February was certainly an interesting for the videogame world, to say the least: titles like Crysis 3 and the more cerebral Ni No Kuni: Wrath of the White Witch were among the higher-profile releases of the month, and the release of Aliens: Colonial Marines disappointed many fans of the franchise, who thought they were finally getting the Aliens game they had always wanted. It was a month of ups and downs, to be sure, and March only had more in store.
The first big name in the hat was the much-anticipated reboot of Tomb Raider, brought to us by Crystal Dynamics (who have now been the guardians of the TR name for longer than Core, the original creators of the series). Lara Croft has certainly changed for this latest instalment; in the game the player experiences her origin story, and watches her develop from a scared young girl into a resourceful, dynamic survivor. The classic ‘shipwreck’ story trope looks to be used to great effect, and it’s up to the player to guide her through the adventure. The graphics look very nice, and it’s certainly a fresh take on the series since the more conservative games in the series like Legend and Underworld.
The two big ‘- of War’ franchises made their presence felt last month, appealing to gamers with a penchant for ultraviolence. God of War: Ascension has been making a stir, with demos showing off this latest instalment’s amazing graphics, as well as the promise of multiplayer. The developers, SCE Santa Monica, say they have tweaked the multiplayer part of the game to encourage players to choose a variety of different characters (as opposed to everyone just choosing Kratos). Co-operative play looks to be a major part of the experience, with joint attacks playing an important role in the team’s success. The developers have also promised a single player campaign, staying true to the appeal of the original titles.
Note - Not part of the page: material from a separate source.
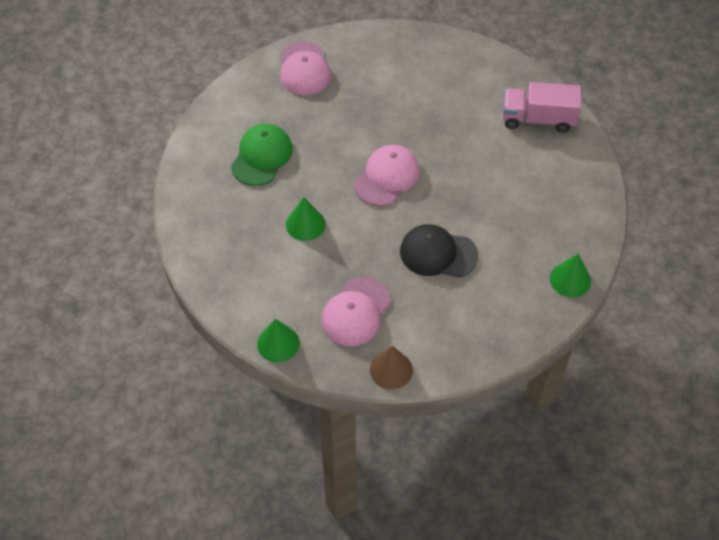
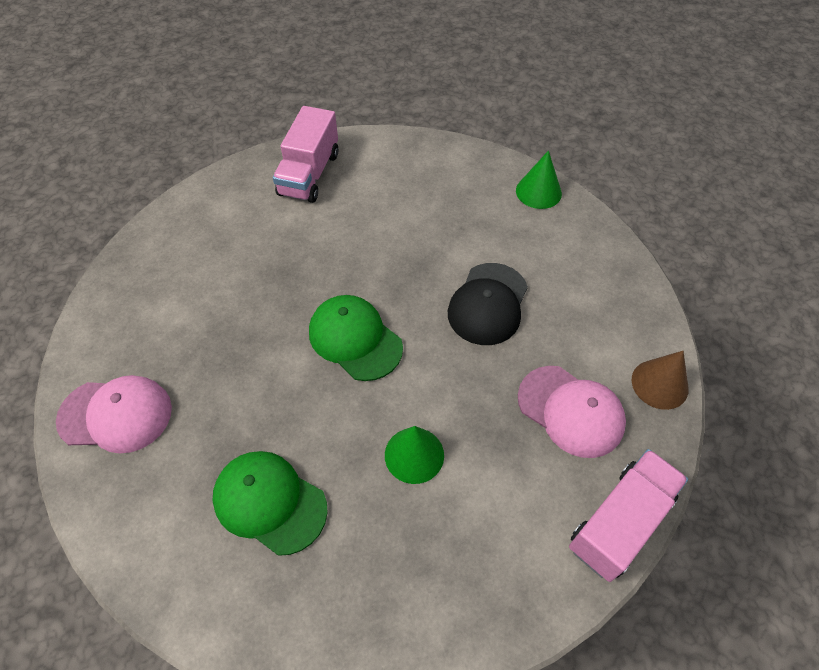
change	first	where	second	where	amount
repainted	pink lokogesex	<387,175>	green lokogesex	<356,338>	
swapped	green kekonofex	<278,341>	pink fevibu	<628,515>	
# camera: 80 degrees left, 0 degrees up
Gears of War returned last month, too, with a new developer on board: People Can Fly (who you might remember from their acclaimed debut title, Painkiller, and the later Bulletstorm). Fans of Marcus Fenix and Co. will enjoy the newest release, subtitled Judgment, which boasts new weapons and multiplayer game modes like OverRun and Free-for-All to keep things fresh. Expect this one to be brooding and hectic in equal measure.
The most anticipated console release last month, though, must have been Bioshock: Infinite. It’s been six years since the critically-acclaimed first game, and fans have had only one (slightly disappointing) sequel to tide them over. But whereas Bioshock 2 returned to the underwater ruins of Rapture, Infinite takes place in a dazzling new setting; this time in the sky city of Columbia. The environments and characters all look stunning, and given the record of Ken Levine and Co. of incorporating deep philosophical themes into their games, expect there to be a lot of soul searching and questioning of moral principles in between bouts of shooting lightning from your hands.
If you’re the kind of person who eschews consoles and gets their gaming fix with the best desktop computer (by a trusted manufacturer like Lenovo or Dell) and full mouse/keyboard controls, don’t despair, because March had a very special treat for you. This came in the form of Starcraft II: Heart of the Swarm, the next episode in Blizzard’s (so far) excellent Starcraft II trilogy. With seven new multiplayer units, as well as various other tweaks like changes to the abilities of certain units and buildings, Blizzard have been working hard to ensure that Starcraft‘s famously balanced gameplay has been maintained for the latest entry. And with 20 missions added for the single player campaign, which follows on from Wings of Liberty, HOTS is looking to be more than a simple expansion pack.
Honourable mentions go to some of the less high-profile releases of the month, such as the new Castlevania game on 3DS, Lords of Shadow: Mirror of Fate, which should please handheld gamers, and the new Sly Cooper on PS3 for younger gamers.